A linked list also suffers from these shortcomings, but with opposite effect. A linked list experiences the best insertion performance at the head of the data structure. If a data structure has been optimized for this behavior, an array experiences the best insertion performance at the end of an array. These differences make each data structure well suited for very different applications.
Summary
In general, an array is a great data structure for situations where a developer doesn't need to perform insertions or deletions at random locations, but will need to randomly access elements in the array.

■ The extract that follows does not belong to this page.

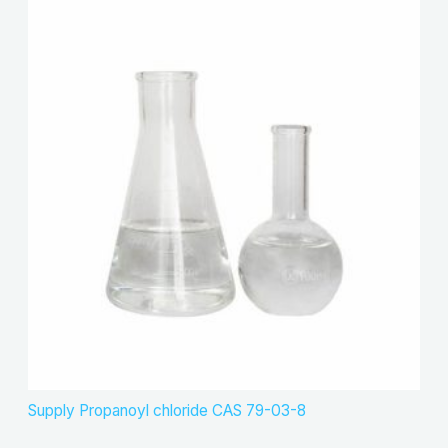
Supply Propanoyl chloride CAS 79-03-8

Without understanding the strengths that make an array unique and useful, you may find yourself writing code that performs arduously slowly because of it used an inappropriate data structure for a common task. While you could certainly write code that would technically function with a linked list instead of an array, or vice-versa, understanding the differences between the two will help you to make more informed decisions. Informed decisions, in turn, contribute to better code and a higher quality product — and who doesn't want to be known for turning out great work?